After six great years in Hawaii and a lot of memorable experiences with family, friends, and colleagues at VCA Kaneohe Animal Hospital and beyond, I had the opportunity to move to Denver, a city I had visited before but didn’t know very well. The opportunity was a veterinary technology company, and although the ideas and technology were solid, we were a little too far ahead of the industry’s comfort zone. From there, I went back to VCA for four years to help guide a recently purchased hospital. Once I had that practice stabilized and growing, I decided it was time to forge out on my own. So I opened Firehouse Animal Hospital in central Denver in 2004. We grew quickly, so my business partner and I raised money from a private equity firm and bought 7 other hospitals, merging 2 of the smaller ones into two of the bigger ones. We built 4 facilities in 6 years, and all of the hospitals were doing well, but when the financial crisis hit in 2008, our financial partners wanted out. So in 2010, we sold the practice group to VCA.

For the next year and a half, I focused on doing consulting for two shelters: Denver Dumb Friends League, and Hawaiian Humane Society, which enabled me to come back to Hawaii frequently.

In late 2011, I started another group of Firehouse practices in the Austin, TX area, with a veterinarian partner, John Faught. After the Denver experience, I had decided to not take private investments anymore, and not to acquire hospitals, but to start them from scratch instead. That means slower growth but a lot more independence for us as business owners and as practitioners.

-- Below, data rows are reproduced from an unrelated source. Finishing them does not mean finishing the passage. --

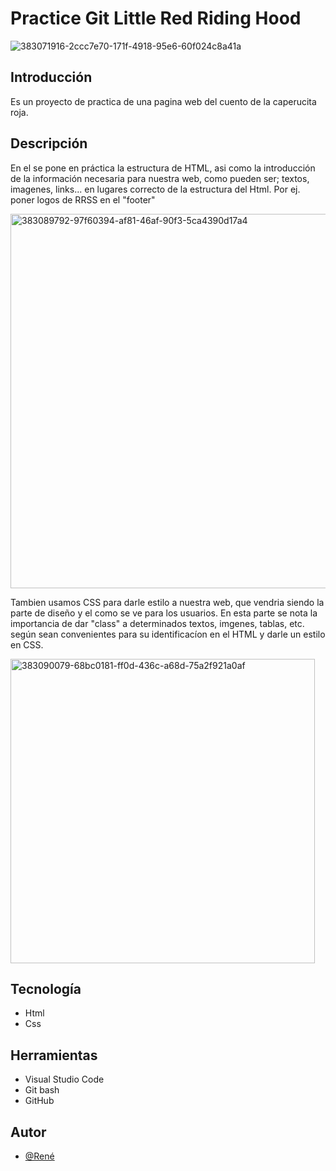 # Practice Git Little Red Riding Hood

![383071916-2ccc7e70-171f-4918-95e6-60f024c8a41a](https://github.com/user-attachments/assets/22880337-51fd-49eb-8c31-4c910e28f6b1)

## Introducción

Es un proyecto de practica de una pagina web del cuento de la caperucita roja.

## Descripción 

En el se pone en práctica la estructura de HTML, asi como la introducción de la información necesaria para nuestra web, como pueden ser; textos, imagenes, links... en lugares correcto de la estructura del Html. Por ej. poner logos de RRSS en el "footer" 

<img width="599" alt="383089792-97f60394-af81-46af-90f3-5ca4390d17a4" src="https://github.com/user-attachments/assets/1e3c7d32-9585-4813-89ef-4e6295c113d8">

Tambien usamos CSS para darle estilo a nuestra web, que vendria siendo la parte de diseño y el como se ve para los usuarios. En esta parte se nota la importancia de dar "class" a determinados textos, imgenes, tablas, etc. según sean convenientes para su identificacíon en el HTML y darle un estilo en CSS.

<img width="487" alt="383090079-68bc0181-ff0d-436c-a68d-75a2f921a0af" src="https://github.com/user-attachments/assets/ade85ad4-5a14-4678-afd8-3e175ff77072">

## Tecnología

- Html
- Css
  
## Herramientas

- Visual Studio Code
- Git bash
- GitHub
  
## Autor

- [@René](https://github.com/mrene42)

While we were getting the first Firehouse hospital open in Austin, I was approached about taking a position at ASPCA in New York City overseeing all of the organization’s veterinary operations. In late 2012 I accepted that position. So from the end of 2012 to the end of 2016, I traveled back and forth between Denver and NYC to oversee a group of 400 employees (including 100 veterinarians) in four groups: Animal Hospital, Spay/Neuter Operations, Poison Control Center, and Humane Alliance (spay / neuter training). As the only veterinary representative in the senior leadership of the organization, it was a truly unique experience.

By the end of 2016, Firehouse needed me full time again, so I returned and have been focused on that ever since. We are now up to 5 hospitals, with a 6th in development and hopefully a few more on the way. Our goal is to create an independent group of hospitals that benefits from some economies of scale but is able to focus on patient care and client experience delivered the way we like. My business partner and I used to say that there were 100 little things that make Firehouse what it is, and he had the great idea to actually write them down here: https://firehouse.vet/100-little-things/

Along the way, I have had personal ups and downs too. In 2013, I lost my wife Maia to breast cancer. She was diagnosed in 2002 and went through an 11-year journey. My kids (born in Hawaii) are my joy. My daughter Caitlin graduates from Colby College this year, and my son Eddy is a sophomore at the University of Denver. I recently married a college friend, Susanna Nemes, and we are now a blended family with 4 kids (all in college) and 6 cats.

I cherished my time in Hawaii. You all know just how unique it is. Where else could a haole learn to make a mean spam musubi? I’ve had the opportunity to travel around the country and the world, and there’s no place better! Hope to see all of you again sometime soon.